» **Objective 1**:
In the article on exploratory R commands for classification problems, which algorithms was the writer working through when these commands came up?
» **Objective 2**:
Translate this sentence from the article on exploratory R commands into Spanish: "I know that there may be more to the list below."
» **Objective 3**:
Write the next part of the article on exploratory R commands for classification problems, picking up after its last line.

» **Page text**:
[start]

# Data Science – Common Exploratory R Commands for Classification Problems

This article represents common exploratory R commands that could used during the stage of data preparation when solving classification problems. I found them being used when I have been going through KNN or naive Bayes algorithms. I know that there may be more to the list below. I would love to hear those additional commands from you. Please feel free to comment/suggest if I missed to mention one or more important points. Also, sorry for the typos.

In the set of commands listed below, a data frame, message_text, is used which is a set of text data, loaded using read.table command such as following:

messages_text <- read.table( file.choose(), sep="\t", stringsAsFactors=FALSE)

###### Common Exploratory R Commands for Data Preparation Stage

Using the commands listed below, following is achieved:

• Seeing the summary of loaded data using str command
• Changing the names of columns to desired names
• Converting target feature from character vector to factor
• Analyzing the percentage occurrence of different categories
# Find the summary information about the data frame loaded using command such as
str(messages_text)

# Change the name of the columns to desired names; At times, during loading, the text file
# could start straight away with the data. And, when that happens, the features are names as V1, V2 etc.

[end]

» **Information shown**:
[start]

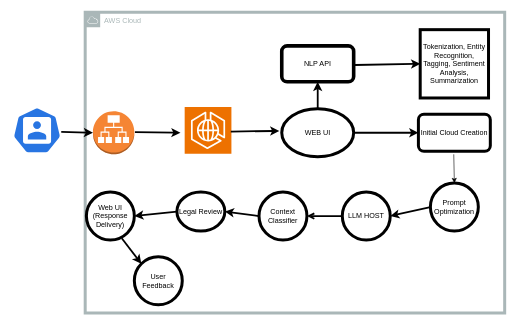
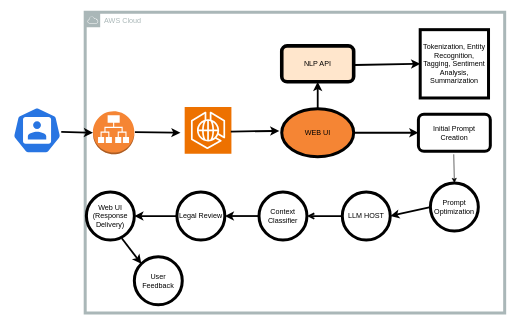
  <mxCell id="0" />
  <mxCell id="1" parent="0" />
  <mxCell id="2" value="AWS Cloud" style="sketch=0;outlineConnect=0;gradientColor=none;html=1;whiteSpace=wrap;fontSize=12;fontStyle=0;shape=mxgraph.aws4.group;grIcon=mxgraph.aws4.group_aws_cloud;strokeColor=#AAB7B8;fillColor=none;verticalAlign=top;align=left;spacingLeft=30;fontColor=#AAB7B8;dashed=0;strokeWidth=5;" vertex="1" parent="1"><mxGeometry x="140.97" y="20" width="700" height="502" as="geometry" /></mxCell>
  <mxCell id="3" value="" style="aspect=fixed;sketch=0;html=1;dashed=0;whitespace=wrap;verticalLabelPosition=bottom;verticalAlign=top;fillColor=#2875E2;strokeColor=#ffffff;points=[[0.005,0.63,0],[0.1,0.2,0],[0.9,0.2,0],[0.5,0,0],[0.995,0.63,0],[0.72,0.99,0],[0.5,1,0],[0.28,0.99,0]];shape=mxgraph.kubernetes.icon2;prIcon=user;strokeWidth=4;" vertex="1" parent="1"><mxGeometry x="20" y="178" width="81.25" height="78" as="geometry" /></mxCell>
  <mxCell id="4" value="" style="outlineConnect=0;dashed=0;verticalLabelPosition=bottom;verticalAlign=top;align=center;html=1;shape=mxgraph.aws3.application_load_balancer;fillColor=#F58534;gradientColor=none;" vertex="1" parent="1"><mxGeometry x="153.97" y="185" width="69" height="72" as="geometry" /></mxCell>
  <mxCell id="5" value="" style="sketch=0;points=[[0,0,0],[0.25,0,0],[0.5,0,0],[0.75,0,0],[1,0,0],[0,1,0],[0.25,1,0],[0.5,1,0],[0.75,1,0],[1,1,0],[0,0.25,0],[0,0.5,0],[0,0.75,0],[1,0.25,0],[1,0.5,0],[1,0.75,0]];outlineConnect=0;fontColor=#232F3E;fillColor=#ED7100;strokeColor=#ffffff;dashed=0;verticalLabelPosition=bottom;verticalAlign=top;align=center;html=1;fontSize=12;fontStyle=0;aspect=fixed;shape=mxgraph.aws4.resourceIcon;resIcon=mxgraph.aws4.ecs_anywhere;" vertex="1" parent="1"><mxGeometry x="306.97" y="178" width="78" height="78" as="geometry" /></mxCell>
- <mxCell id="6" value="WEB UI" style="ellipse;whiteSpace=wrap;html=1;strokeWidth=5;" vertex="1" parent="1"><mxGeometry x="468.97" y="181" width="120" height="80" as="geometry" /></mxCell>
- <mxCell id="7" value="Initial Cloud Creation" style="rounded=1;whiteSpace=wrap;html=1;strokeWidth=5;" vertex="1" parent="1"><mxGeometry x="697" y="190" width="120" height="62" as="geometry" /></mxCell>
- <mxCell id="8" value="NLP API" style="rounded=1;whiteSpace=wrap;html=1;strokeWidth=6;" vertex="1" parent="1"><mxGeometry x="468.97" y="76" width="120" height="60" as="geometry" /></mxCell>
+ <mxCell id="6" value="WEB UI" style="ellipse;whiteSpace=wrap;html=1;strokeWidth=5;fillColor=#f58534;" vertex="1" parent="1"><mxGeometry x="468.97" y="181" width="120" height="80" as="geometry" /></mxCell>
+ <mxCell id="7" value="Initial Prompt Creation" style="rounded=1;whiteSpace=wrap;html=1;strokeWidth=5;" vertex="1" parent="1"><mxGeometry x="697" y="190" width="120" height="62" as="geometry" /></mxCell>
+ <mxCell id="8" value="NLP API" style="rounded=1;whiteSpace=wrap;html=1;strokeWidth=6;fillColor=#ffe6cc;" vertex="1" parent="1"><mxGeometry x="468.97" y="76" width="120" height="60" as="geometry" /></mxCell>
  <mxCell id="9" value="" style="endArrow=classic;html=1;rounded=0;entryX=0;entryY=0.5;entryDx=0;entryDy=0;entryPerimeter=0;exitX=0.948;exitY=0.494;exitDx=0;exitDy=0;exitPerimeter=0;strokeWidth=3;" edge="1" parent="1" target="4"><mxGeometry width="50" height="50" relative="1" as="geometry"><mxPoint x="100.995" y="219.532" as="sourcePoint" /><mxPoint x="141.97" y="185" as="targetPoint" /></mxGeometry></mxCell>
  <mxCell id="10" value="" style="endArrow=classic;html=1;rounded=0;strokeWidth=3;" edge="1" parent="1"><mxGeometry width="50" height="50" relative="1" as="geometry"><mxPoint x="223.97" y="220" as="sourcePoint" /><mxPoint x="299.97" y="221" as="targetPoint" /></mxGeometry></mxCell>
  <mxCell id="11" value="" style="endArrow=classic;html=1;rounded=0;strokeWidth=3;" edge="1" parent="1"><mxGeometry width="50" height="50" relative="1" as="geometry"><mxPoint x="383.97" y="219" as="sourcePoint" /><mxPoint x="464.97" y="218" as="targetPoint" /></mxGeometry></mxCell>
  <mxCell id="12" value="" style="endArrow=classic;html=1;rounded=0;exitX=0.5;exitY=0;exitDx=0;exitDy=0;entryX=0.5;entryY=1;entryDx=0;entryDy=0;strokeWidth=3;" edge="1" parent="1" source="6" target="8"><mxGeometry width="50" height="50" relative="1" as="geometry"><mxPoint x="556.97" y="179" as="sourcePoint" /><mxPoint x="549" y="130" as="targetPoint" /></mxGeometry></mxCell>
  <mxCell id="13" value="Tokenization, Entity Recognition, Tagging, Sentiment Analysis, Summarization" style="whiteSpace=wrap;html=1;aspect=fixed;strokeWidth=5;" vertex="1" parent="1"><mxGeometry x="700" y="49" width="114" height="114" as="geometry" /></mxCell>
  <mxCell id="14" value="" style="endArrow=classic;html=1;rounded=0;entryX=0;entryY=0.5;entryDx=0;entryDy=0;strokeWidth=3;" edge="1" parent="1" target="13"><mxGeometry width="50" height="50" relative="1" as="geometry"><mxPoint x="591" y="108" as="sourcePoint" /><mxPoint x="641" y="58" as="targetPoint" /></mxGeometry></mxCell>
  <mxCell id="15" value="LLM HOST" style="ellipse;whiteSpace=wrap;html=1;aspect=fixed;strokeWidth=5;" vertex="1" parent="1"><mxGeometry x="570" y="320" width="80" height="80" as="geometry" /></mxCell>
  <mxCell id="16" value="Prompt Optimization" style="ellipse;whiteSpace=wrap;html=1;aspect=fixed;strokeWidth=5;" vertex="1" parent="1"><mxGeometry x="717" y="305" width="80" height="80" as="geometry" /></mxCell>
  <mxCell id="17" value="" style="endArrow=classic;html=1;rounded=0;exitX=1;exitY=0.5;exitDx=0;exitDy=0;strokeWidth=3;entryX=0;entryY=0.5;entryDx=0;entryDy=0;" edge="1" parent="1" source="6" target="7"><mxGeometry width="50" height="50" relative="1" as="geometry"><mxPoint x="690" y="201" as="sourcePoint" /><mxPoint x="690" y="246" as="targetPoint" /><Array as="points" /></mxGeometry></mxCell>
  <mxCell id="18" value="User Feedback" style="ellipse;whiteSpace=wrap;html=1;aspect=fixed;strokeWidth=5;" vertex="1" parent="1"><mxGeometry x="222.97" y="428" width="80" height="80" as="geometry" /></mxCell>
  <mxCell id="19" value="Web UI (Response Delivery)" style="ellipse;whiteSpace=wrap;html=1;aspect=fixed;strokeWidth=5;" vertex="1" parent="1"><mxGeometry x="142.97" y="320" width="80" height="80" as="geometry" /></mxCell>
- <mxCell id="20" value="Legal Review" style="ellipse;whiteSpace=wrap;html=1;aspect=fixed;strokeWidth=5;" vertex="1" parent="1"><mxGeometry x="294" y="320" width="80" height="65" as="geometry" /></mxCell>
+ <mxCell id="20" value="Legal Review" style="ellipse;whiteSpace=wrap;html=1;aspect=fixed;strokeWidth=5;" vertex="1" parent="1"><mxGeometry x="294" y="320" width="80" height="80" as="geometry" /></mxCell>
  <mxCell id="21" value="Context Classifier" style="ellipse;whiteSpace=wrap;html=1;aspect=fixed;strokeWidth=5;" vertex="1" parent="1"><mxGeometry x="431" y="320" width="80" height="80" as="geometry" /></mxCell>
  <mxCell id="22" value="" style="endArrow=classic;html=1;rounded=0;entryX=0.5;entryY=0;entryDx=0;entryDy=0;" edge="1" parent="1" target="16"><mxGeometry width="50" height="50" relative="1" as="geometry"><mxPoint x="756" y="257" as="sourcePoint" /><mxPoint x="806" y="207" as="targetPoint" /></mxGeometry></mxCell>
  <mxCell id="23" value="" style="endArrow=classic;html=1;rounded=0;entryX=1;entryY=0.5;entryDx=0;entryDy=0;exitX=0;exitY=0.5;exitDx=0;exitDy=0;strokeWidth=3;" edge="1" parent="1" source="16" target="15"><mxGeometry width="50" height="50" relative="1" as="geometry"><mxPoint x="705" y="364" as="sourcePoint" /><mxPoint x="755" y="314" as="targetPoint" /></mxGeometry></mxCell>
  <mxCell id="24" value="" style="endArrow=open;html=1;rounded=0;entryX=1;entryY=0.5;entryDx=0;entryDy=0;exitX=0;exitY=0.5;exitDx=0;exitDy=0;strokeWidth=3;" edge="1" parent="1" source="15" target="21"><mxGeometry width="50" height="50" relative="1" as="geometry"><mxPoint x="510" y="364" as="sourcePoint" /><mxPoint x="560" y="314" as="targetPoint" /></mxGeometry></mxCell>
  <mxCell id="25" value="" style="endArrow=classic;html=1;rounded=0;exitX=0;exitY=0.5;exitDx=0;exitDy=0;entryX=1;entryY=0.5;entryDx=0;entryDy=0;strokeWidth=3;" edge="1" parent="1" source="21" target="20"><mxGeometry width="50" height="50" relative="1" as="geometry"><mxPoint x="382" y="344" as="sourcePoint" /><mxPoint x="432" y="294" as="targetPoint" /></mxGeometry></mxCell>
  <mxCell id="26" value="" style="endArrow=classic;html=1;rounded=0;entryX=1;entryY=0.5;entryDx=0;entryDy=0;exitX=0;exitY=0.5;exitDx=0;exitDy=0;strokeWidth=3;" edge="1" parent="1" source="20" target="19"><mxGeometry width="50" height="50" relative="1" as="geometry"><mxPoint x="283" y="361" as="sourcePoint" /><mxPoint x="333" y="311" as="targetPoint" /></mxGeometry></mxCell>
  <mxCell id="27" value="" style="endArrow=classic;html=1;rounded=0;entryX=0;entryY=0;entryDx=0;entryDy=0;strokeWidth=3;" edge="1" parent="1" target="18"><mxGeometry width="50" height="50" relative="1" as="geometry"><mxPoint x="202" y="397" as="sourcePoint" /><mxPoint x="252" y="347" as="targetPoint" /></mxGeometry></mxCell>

[end]

» **Exercise result 1**:
KNN and naive Bayes.

» **Exercise result 2**:
Sé que puede haber más en la lista de abajo.

» **Exercise result 3**:
# Thus, it may be good idea to name the features appropriately.
names(messages_text) <- c( "type", "text")

# as.factor command is frequenctly used to derive the categorical features as factor. When loaded,
# this variable is loaded as character vector.
messages_text$type <- as.factor(messages_text$type)

# table command when used on variable of class, factor, gives number of occurences of
# different categories
table(messages_text$type) # prop.table command when used on categorical variable (of class, factor) gives the percentage occurences of # different categories prop.table(table(messages_text$type))*100

# round command with prop.table gives the percentage occurence of categorical variable,
# rounded by number of digits specified in the command
round(prop.table(table(messages_text\$type))*100, digits=2)